If you're using Boost::Asio and you're having the problem of one thread per client, then you're likely doing something wrong. Make sure that you're doing things asynchronously and not blocking any one thread too long. This is probably the easiest thing for you to do at the moment.
OpenMPI is not what you need. MPI was designed originally for distributed memory architectures. It is possible to use it over the internet, but it is probably not the best choice. The fact you mention heterogeneous and MPI makes me think that you've done a CS course in HPC. That is not relevant in this case.
When deciding on a protocol and architecture, the type work that the clients are doing is important, how you share state between the clients and server and how long each message takes to process.
If you're optimizing for throughput, then a per message overhead is less important, so verbose serialization formats like XML and JSON are ok. You can even tear down connections between message processing jobs - meaning that the server does not have to maintain a thread.
If you're trying to keep things low latency, then per message overhead is important, so maintaining a connection and using terse serialization formats.
A Messages Broker is an architectural pattern that you could consider. It is responsible for distributing your messages between your applications.
You're better off using internet-friendly protocols, like HTTP. You don't want to worry about Proxies or NAT traversal. The internet can be considered a massive distributed system with millions of heterogeneous clients. REST is an architectural style inspired by that so it might be appropriate.
I'm going to assume that:
- the server produces work item for clients to do and aggregates responses.
- your clients receives a message, does some work and sends a response back.
My default choice of technology, would be a web server to implement this. It would have two URLs. One where the clients can GET new work, the other for clients to POST responses.

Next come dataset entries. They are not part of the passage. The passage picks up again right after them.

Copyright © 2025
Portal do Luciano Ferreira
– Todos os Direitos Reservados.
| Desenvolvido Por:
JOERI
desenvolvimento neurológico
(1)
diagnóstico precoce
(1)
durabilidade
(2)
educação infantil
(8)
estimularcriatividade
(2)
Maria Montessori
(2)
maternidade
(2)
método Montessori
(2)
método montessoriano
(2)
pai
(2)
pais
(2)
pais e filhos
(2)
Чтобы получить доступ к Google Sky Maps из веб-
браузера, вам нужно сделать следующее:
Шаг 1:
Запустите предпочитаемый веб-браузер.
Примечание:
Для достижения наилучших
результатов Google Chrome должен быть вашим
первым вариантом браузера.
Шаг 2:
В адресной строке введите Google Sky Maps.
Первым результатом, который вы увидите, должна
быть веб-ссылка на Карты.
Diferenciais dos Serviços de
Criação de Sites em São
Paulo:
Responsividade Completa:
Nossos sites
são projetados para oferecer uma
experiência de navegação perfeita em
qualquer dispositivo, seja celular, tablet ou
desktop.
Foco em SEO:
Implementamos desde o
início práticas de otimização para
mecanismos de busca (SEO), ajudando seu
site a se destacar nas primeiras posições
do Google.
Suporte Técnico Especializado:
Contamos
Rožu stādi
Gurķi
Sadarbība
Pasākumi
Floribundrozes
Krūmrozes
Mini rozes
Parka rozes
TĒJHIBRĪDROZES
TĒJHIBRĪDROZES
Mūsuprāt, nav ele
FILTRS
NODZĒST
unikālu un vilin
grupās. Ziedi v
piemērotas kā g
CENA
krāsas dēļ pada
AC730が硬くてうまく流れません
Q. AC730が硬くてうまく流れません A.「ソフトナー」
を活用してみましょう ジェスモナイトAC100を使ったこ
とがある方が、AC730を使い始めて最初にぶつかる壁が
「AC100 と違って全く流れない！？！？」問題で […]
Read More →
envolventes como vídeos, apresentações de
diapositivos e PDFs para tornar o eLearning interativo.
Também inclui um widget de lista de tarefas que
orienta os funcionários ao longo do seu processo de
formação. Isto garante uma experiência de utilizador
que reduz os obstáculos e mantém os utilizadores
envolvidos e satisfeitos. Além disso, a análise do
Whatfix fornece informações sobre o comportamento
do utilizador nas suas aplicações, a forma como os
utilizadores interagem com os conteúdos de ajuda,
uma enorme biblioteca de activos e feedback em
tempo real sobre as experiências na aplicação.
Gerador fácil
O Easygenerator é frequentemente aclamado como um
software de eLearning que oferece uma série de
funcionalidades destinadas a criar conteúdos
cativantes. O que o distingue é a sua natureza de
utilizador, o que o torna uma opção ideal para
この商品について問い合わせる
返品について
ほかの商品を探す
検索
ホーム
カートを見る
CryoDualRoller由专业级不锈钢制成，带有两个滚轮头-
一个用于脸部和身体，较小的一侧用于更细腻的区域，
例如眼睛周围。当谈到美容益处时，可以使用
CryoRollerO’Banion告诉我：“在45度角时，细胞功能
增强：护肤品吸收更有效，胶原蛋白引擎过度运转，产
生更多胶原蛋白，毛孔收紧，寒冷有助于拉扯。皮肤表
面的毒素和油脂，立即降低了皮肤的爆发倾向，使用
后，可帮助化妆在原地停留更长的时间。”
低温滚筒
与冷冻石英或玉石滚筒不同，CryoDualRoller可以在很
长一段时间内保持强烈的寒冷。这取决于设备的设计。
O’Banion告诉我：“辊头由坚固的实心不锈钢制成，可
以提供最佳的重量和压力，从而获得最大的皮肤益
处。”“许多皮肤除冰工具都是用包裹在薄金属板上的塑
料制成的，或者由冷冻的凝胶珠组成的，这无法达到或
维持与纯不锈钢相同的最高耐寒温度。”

When you initially start the client it should periodically poll for new work (you could use WS or Long Poll HTTP requests). When the server returns a work item, one client should consume it. Each work item should be stamped with a unique id, so that you can ensure that their are no duplicates and correlate responses with the initial job.
When the client has completed the task it should POST the response and restart the process of polling for new work.
Web Servers don't work well for long requests so you would want to hand it off to something else, perhaps via a DB, IPC or a message queue.
The server then does not have to worry about the capabilities of each client (so it makes heterogeneous irrelevant). The clients will just consume at the rate they can.